Figure 3Overview of gut composition shifts at phylum level. The diagram shows gut abundance of different bacterial phyla, on average across the cohort (N=6, top panel), the intervention samples (N=3, middle panel), and the control samples (N=3, bottom panel). Marker size and intensity show average gut abundances with direction (upwards-facing: enriched, downwards-facing: depleted) compared to baseline (round markers). Most trends under the intervention (antibiotics: first 5 days; mare’s milk: all 60 days) are seen in both groups but with exceptions. Various taxa are gained or lost below detection threshold during the observation period.

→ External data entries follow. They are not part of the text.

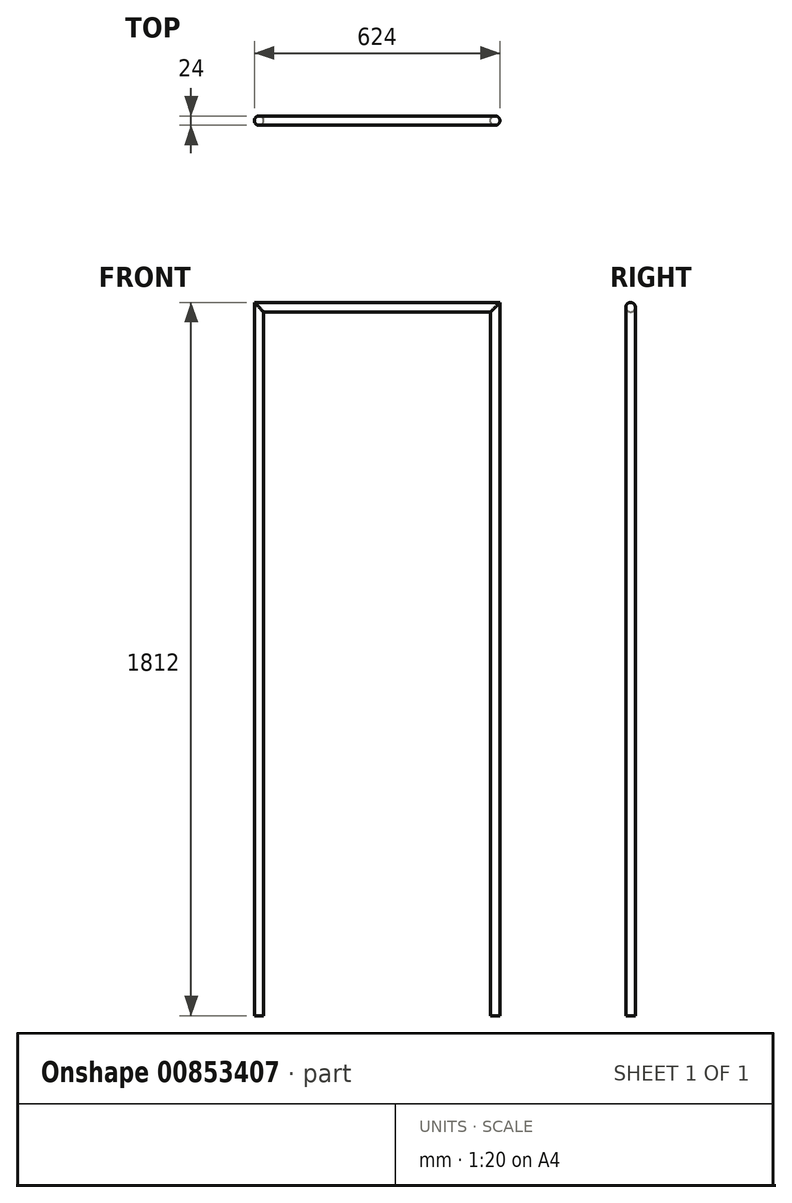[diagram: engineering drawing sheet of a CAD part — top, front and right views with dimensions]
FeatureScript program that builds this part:
annotation { "Feature Type Name" : "Feature", "Feature Type Description" : "" }
export const myFeature = defineFeature(function(context is Context, id is Id, definition is map)
    precondition{}
    {
        {
            var Q0;
            Q0=qCreatedBy(makeId("Front.planeOp"),FACE);
            var sketch = newSketch(context, id + "F0", { "sketchPlane" : qUnion([Q0])});
            skLineSegment(sketch, "E0", {"start": v(0, 0) * mm, "end": v(0, 1800) * mm});
            skLineSegment(sketch, "E1", {"start": v(0, 1800) * mm, "end": v(600, 1800) * mm});
            skLineSegment(sketch, "E2", {"start": v(600, 1800) * mm, "end": v(600, 0) * mm});
            skSolve(sketch);
        }
        {
            var Q0;
            Q0=qCreatedBy(makeId("Top.planeOp"),FACE);
            var sketch = newSketch(context, id + "F1", { "sketchPlane" : qUnion([Q0])});
            skCircle(sketch, "E3", {"center": v(0, 0) * mm, "radius": 12 * mm});
            skSolve(sketch);
        }
        {
            var Q0;
            Q0=makeQuery(id+"F1.imprint","IMPRINT",FACE,{"disambiguationData":[TD([[makeQuery(id+"F1.imprint","IMPRINT",EDGE,{"derivedFrom":sQuery(id+"F1.wireOp",EDGE,"E3")}),1.0]])]});
            var Q1;
            Q1=sQuery(id+"F0.wireOp",EDGE,"E0");
            var Q2;
            Q2=sQuery(id+"F0.wireOp",EDGE,"E1");
            var Q3;
            Q3=sQuery(id+"F0.wireOp",EDGE,"E2");
            sweep(context, id + "F2", {"profiles" : qUnion([Q0]), "path" : qUnion([Q1, Q2, Q3])});
        }
    });
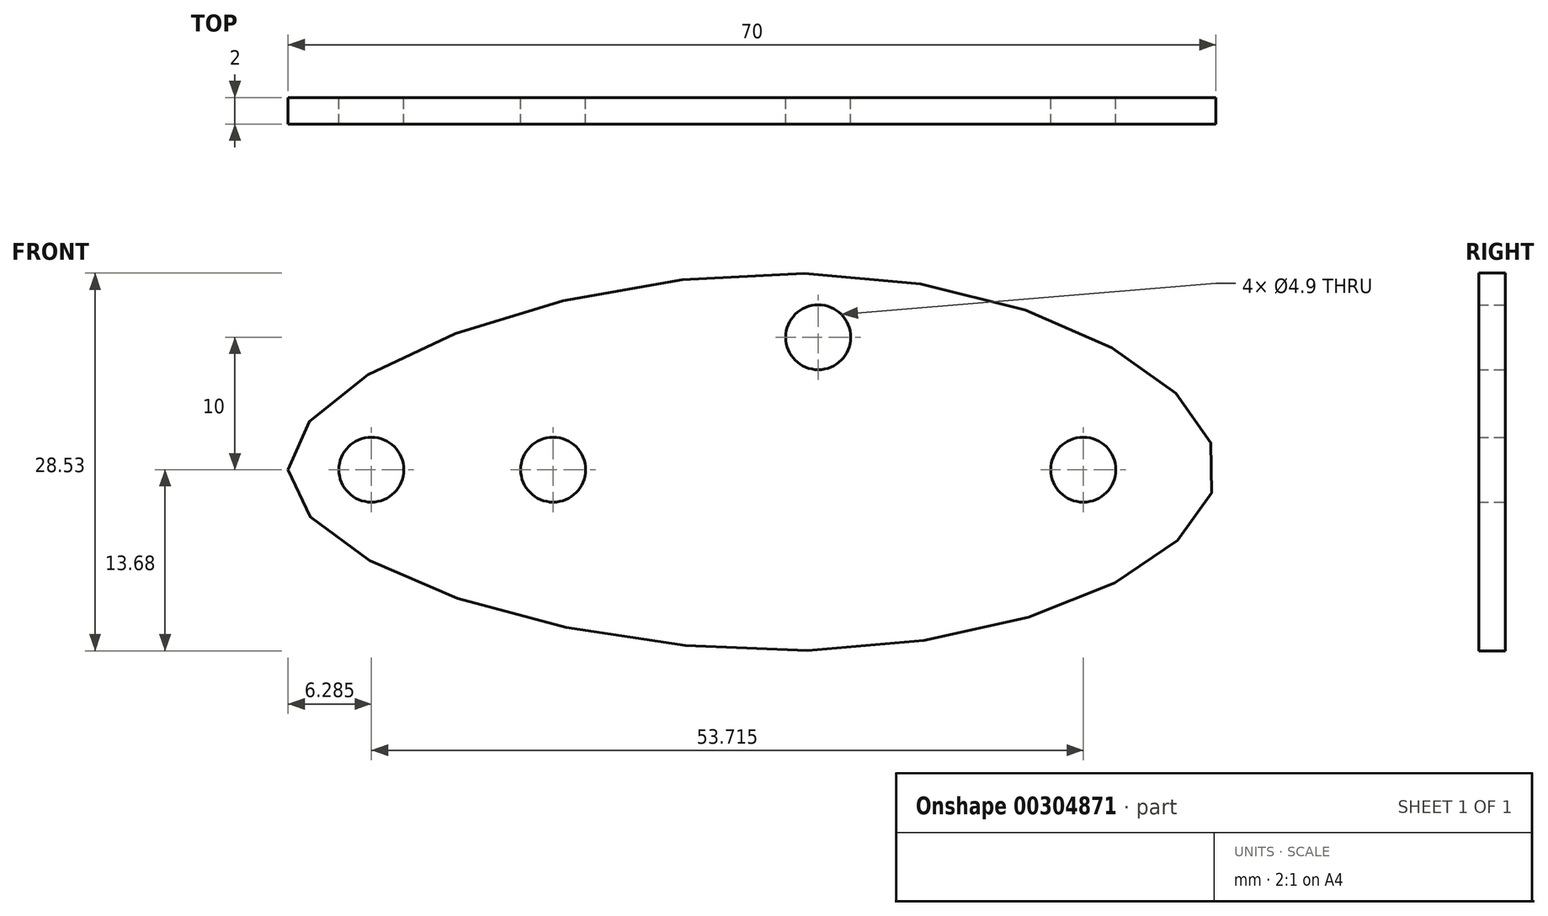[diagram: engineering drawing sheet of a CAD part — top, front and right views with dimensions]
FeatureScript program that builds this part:
annotation { "Feature Type Name" : "Feature", "Feature Type Description" : "" }
export const myFeature = defineFeature(function(context is Context, id is Id, definition is map)
    precondition{}
    {
        {
            var Q0;
            Q0=qCreatedBy(makeId("Front.planeOp"),FACE);
            var sketch = newSketch(context, id + "F0", { "sketchPlane" : qUnion([Q0])});
            skPoint(sketch, "E0", {"position": v(-20, 0) * mm});
            skPoint(sketch, "E1", {"position": v(20, 0) * mm});
            skCircle(sketch, "E2", {"center": v(-20, 0) * mm, "radius": 7.5 * mm});
            skCircle(sketch, "E3", {"center": v(20, 0) * mm, "radius": 7.5 * mm});
            skPoint(sketch, "E4", {"position": v(0, 0) * mm});
            skPoint(sketch, "E5", {"position": v(0, 10) * mm});
            skCircle(sketch, "E6", {"center": v(0, 10) * mm, "radius": 2.45 * mm});
            skCircle(sketch, "E7", {"center": v(-20, 0) * mm, "radius": 2.45 * mm});
            skCircle(sketch, "E8", {"center": v(20, 0) * mm, "radius": 2.45 * mm});
            skPoint(sketch, "E9", {"position": v(-33.71, 0) * mm});
            skCircle(sketch, "E10", {"center": v(-33.71, 0) * mm, "radius": 2.45 * mm});
            skSolve(sketch);
        }
        {
            var Q0;
            Q0=qCreatedBy(makeId("Front.planeOp"),FACE);
            var sketch = newSketch(context, id + "F1", { "sketchPlane" : qUnion([Q0])});
            skPoint(sketch, "E11", {"position": v(-40, 0) * mm});
            skPoint(sketch, "E12", {"position": v(30, 0) * mm});
            skFitSpline(sketch, "E13", {"points": [v(-40, 0) * mm, v(0, 14.81) * mm, v(30, 0) * mm, v(0, -13.65) * mm, v(-40, 0) * mm]});
            skSolve(sketch);
        }
        {
            var Q0;
            Q0=makeQuery(id+"F1.imprint","IMPRINT",FACE,{"disambiguationData":[TD([[makeQuery(id+"F1.imprint","IMPRINT",EDGE,{"derivedFrom":sQuery(id+"F1.wireOp",EDGE,"E13")}),-1.0]])]});
            extrude(context, id + "F2", {"entities" : qUnion([Q0]), "depth" : 2 * mm});
        }
        {
            var Q0;
            Q0=makeQuery(id+"F0.imprint","IMPRINT",FACE,{"disambiguationData":[TD([[makeQuery(id+"F0.imprint","IMPRINT",EDGE,{"derivedFrom":sQuery(id+"F0.wireOp",EDGE,"E7")}),1.0]])]});
            var Q1;
            Q1=makeQuery(id+"F0.imprint","IMPRINT",FACE,{"disambiguationData":[TD([[makeQuery(id+"F0.imprint","IMPRINT",EDGE,{"derivedFrom":sQuery(id+"F0.wireOp",EDGE,"E6")}),1.0]])]});
            var Q2;
            Q2=makeQuery(id+"F0.imprint","IMPRINT",FACE,{"disambiguationData":[TD([[makeQuery(id+"F0.imprint","IMPRINT",EDGE,{"derivedFrom":sQuery(id+"F0.wireOp",EDGE,"E8")}),1.0]])]});
            var Q3;
            Q3=makeQuery(id+"F0.imprint","IMPRINT",FACE,{"disambiguationData":[TD([[makeQuery(id+"F0.imprint","IMPRINT",EDGE,{"derivedFrom":sQuery(id+"F0.wireOp",EDGE,"E10")}),1.0]])]});
            extrude(context, id + "F3", {"entities" : qUnion([Q0, Q1, Q2, Q3]), "operationType" : NewBodyOperationType.REMOVE, "depth" : 25 * mm});
        }
    });
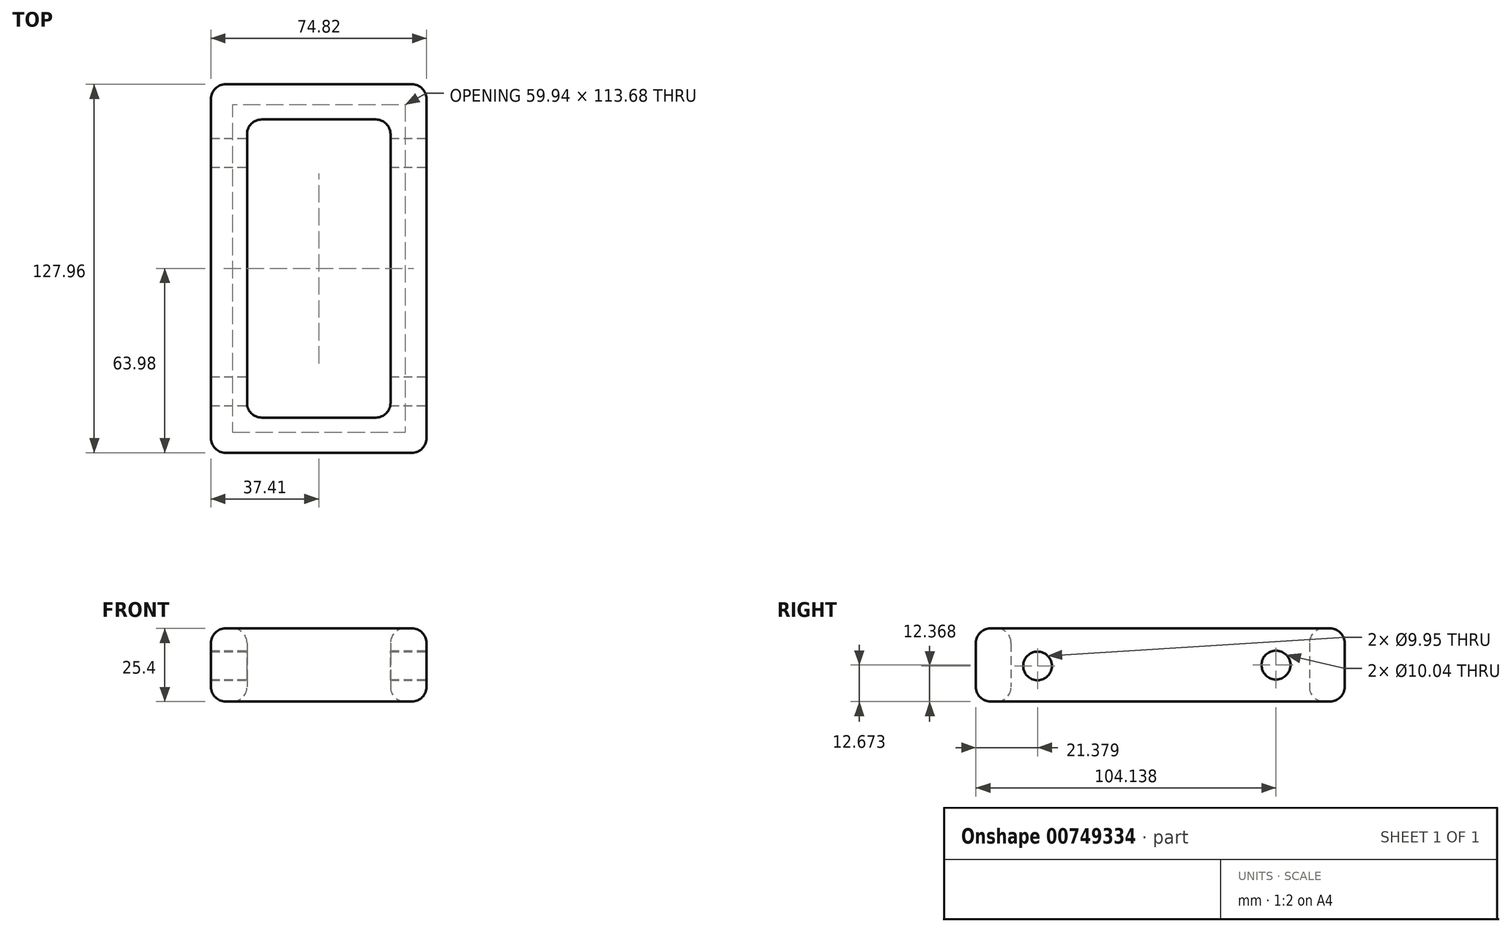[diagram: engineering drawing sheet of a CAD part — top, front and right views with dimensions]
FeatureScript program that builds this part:
annotation { "Feature Type Name" : "Feature", "Feature Type Description" : "" }
export const myFeature = defineFeature(function(context is Context, id is Id, definition is map)
    precondition{}
    {
        {
            var Q0;
            Q0=qCreatedBy(makeId("Top.planeOp"),FACE);
            var sketch = newSketch(context, id + "F0", { "sketchPlane" : qUnion([Q0])});
            skLineSegment(sketch, "E0.bottom", {"start": v(37.4, 63.98) * mm, "end": v(-37.4, 63.98) * mm});
            skLineSegment(sketch, "E0.top", {"start": v(37.4, -63.98) * mm, "end": v(-37.4, -63.98) * mm});
            skLineSegment(sketch, "E0.left", {"start": v(37.4, 63.98) * mm, "end": v(37.4, -63.98) * mm});
            skLineSegment(sketch, "E0.right", {"start": v(-37.4, 63.98) * mm, "end": v(-37.4, -63.98) * mm});
            skPoint(sketch, "E0.middle", {"position": v(0, 0) * mm});
            skSolve(sketch);
        }
        {
            var Q0;
            Q0 = qSketchRegion(id + "F0", true);
            extrude(context, id + "F1", {"entities" : qUnion([Q0]), "depth" : 25.4 * mm, "offsetDistance" : 25.4 * mm});
        }
        {
            var Q0;
            Q0=qCreatedBy(makeId("Top.planeOp"),FACE);
            var sketch = newSketch(context, id + "F2", { "sketchPlane" : qUnion([Q0])});
            skLineSegment(sketch, "E1.bottom", {"start": v(24.89, 51.76) * mm, "end": v(-24.89, 51.76) * mm});
            skLineSegment(sketch, "E1.top", {"start": v(24.89, -51.76) * mm, "end": v(-24.89, -51.76) * mm});
            skLineSegment(sketch, "E1.left", {"start": v(24.89, 51.76) * mm, "end": v(24.89, -51.76) * mm});
            skLineSegment(sketch, "E1.right", {"start": v(-24.89, 51.76) * mm, "end": v(-24.89, -51.76) * mm});
            skPoint(sketch, "E1.middle", {"position": v(0, 0) * mm});
            skSolve(sketch);
        }
        {
            var Q0;
            Q0 = qSketchRegion(id + "F2", true);
            extrude(context, id + "F3", {"entities" : qUnion([Q0]), "operationType" : NewBodyOperationType.REMOVE, "depth" : 38.1 * mm, "offsetDistance" : 25.4 * mm});
        }
        {
            var Q0;
            Q0=makeQuery(id+"F1.opExtrude","SWEPT_FACE",FACE,{"disambiguationData":[OSD([sQuery(id+"F0.wireOp",EDGE,"E0.bottom")])]});
            var Q1;
            Q1=makeQuery(id+"F1.opExtrude","CAP_EDGE",EDGE,{"disambiguationData":[OSD([sQuery(id+"F0.wireOp",EDGE,"E0.left")])],"isStart":false});
            var Q2;
            Q2=makeQuery(id+"F1.opExtrude","CAP_FACE",FACE,{"disambiguationData":[OSD([sQuery(id+"F0.wireOp",EDGE,"E0.bottom"),sQuery(id+"F0.wireOp",EDGE,"E0.top"),sQuery(id+"F0.wireOp",EDGE,"E0.left"),sQuery(id+"F0.wireOp",EDGE,"E0.right")])],"isStart":false});
            var Q3;
            Q3=makeQuery(id+"F1.opExtrude","SWEPT_FACE",FACE,{"disambiguationData":[OSD([sQuery(id+"F0.wireOp",EDGE,"E0.right")])]});
            var Q4;
            Q4=makeQuery(id+"F1.opExtrude","SWEPT_FACE",FACE,{"disambiguationData":[OSD([sQuery(id+"F0.wireOp",EDGE,"E0.top")])]});
            var Q5;
            Q5=makeQuery(id+"F1.opExtrude","SWEPT_FACE",FACE,{"disambiguationData":[OSD([sQuery(id+"F0.wireOp",EDGE,"E0.left")])]});
            var Q6;
            Q6=makeQuery(id+"F3.boolean.opBoolean","COPY",FACE,{"derivedFrom":makeQuery(id+"F3.opExtrude","SWEPT_FACE",FACE,{"disambiguationData":[OSD([sQuery(id+"F2.wireOp",EDGE,"E1.right")])]})});
            var Q7;
            Q7=makeQuery(id+"F3.boolean.opBoolean","COPY",FACE,{"derivedFrom":makeQuery(id+"F3.opExtrude","SWEPT_FACE",FACE,{"disambiguationData":[OSD([sQuery(id+"F2.wireOp",EDGE,"E1.left")])]})});
            var Q8;
            Q8=makeQuery(id+"F3.boolean.opBoolean","COPY",EDGE,{"derivedFrom":makeQuery(id+"F3.opExtrude","CAP_EDGE",EDGE,{"disambiguationData":[OSD([sQuery(id+"F2.wireOp",EDGE,"E1.top")])],"isStart":true})});
            var Q9;
            Q9=makeQuery(id+"F1.opExtrude","CAP_FACE",FACE,{"disambiguationData":[OSD([sQuery(id+"F0.wireOp",EDGE,"E0.bottom"),sQuery(id+"F0.wireOp",EDGE,"E0.top"),sQuery(id+"F0.wireOp",EDGE,"E0.left"),sQuery(id+"F0.wireOp",EDGE,"E0.right")])],"isStart":true});
            fillet(context, id + "F4", {"entities" : qUnion([Q0, Q1, Q2, Q3, Q4, Q5, Q6, Q7, Q8, Q9]), "radius" : 5.08 * mm, "tangentPropagation" : true, "allowEdgeOverflow" : false});
        }
        {
            var Q0;
            Q0=makeQuery(id+"F1.opExtrude","SWEPT_FACE",FACE,{"disambiguationData":[OSD([sQuery(id+"F0.wireOp",EDGE,"E0.left")])]});
            var sketch = newSketch(context, id + "F5", { "sketchPlane" : qUnion([Q0])});
            skCircle(sketch, "E2", {"center": v(-42.6, 12.37) * mm, "radius": 4.97 * mm});
            skSolve(sketch);
        }
        {
            var Q0;
            Q0 = qSketchRegion(id + "F5", true);
            extrude(context, id + "F6", {"entities" : qUnion([Q0]), "operationType" : NewBodyOperationType.REMOVE, "oppositeDirection" : true, "depth" : 127 * mm, "offsetDistance" : 25.4 * mm});
        }
        {
            var Q0;
            Q0=makeQuery(id+"F1.opExtrude","SWEPT_FACE",FACE,{"disambiguationData":[OSD([sQuery(id+"F0.wireOp",EDGE,"E0.left")])]});
            var sketch = newSketch(context, id + "F7", { "sketchPlane" : qUnion([Q0])});
            skCircle(sketch, "E3", {"center": v(40.16, 12.67) * mm, "radius": 5.02 * mm});
            skSolve(sketch);
        }
        {
            var Q0;
            Q0 = qSketchRegion(id + "F7", true);
            extrude(context, id + "F8", {"entities" : qUnion([Q0]), "operationType" : NewBodyOperationType.REMOVE, "oppositeDirection" : true, "depth" : 127 * mm, "offsetDistance" : 25.4 * mm});
        }
    });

Figure 4Specific gut orders enriched and depleted. Two bacterial orders show significantly altered abundance between MM-treated subjects and controls in post-antibiotic samples (replicates removed) tested using nested mixed models compared using a likelihood ratio test, controlling for donor as random effect, timepoint and stool vs. swab as fixed effects. (A) Figure shows Mollicutes gut abundance of the subjects, labeled red (N=3, controls) or blue (N=3, MM), shown as time trajectories and boxplots. (B) Figure shows Coriobacteriales gut abundance of the subjects, labeled red (N=3, controls) or blue (N=3, MM), shown as time trajectories and boxplots.
Figure 5Multivariate analysis of immune shifts. Principal Coordinates Analysis (PCoA) of gut composition (samples post-antibiotic only, replicates not shown) analyzed using Bray-Curtis distances applied to immune measurements. The first two dimensions capturing the data distance space significantly (PERMANOVA P < 0.001, with parameters in order: intervention, participant identity, and time point) separates mare’s milk-treated samples from controls.
Figure 6Dynamics of changes in abundance at the phylum level (Effect size Cliff’s delta).